GOAL OF THE EXERCISE:
Produce an exact copy of the first line of the data below and each line after it, please, up to and including the one with "Panel set 2: 3-D".

[Collected data]
#####
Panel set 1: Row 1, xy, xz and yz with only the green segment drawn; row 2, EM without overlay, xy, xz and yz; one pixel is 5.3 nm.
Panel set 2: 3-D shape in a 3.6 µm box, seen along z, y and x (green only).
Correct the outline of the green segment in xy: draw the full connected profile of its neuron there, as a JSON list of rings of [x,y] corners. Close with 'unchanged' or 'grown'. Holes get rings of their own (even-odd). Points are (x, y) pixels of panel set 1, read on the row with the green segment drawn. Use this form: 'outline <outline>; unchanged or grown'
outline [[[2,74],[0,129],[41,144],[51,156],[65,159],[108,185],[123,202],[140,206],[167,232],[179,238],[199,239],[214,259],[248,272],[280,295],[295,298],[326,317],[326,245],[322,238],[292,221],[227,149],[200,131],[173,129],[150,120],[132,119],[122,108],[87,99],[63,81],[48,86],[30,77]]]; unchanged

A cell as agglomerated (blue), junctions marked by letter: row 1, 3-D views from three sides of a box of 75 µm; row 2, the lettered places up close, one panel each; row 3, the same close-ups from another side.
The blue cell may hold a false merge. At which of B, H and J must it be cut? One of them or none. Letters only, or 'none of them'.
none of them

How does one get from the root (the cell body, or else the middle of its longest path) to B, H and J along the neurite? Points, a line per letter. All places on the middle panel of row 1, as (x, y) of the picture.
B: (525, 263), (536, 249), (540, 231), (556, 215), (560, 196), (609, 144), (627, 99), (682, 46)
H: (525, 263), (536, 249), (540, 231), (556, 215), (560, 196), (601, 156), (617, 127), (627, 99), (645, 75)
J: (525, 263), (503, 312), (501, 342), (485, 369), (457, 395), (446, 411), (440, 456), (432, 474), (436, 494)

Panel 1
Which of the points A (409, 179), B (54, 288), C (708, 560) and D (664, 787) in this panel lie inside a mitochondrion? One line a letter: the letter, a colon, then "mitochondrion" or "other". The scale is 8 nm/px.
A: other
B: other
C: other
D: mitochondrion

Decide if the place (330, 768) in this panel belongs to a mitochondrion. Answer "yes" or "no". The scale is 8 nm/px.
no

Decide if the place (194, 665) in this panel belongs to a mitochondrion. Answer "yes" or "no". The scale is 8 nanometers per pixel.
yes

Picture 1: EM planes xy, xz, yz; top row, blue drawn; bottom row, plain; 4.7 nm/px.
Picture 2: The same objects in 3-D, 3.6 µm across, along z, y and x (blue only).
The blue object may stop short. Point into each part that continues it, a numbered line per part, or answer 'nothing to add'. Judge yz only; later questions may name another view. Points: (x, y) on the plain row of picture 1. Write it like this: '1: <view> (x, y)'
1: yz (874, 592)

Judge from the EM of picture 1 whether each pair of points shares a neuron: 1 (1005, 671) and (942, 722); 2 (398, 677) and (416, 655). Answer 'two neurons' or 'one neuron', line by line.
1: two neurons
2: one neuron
#####
OUTPUT FOR THIS TASK:
Panel set 1: Row 1, xy, xz and yz with only the green segment drawn; row 2, EM without overlay, xy, xz and yz; one pixel is 5.3 nm.
Panel set 2: 3-D shape in a 3.6 µm box, seen along z, y and x (green only).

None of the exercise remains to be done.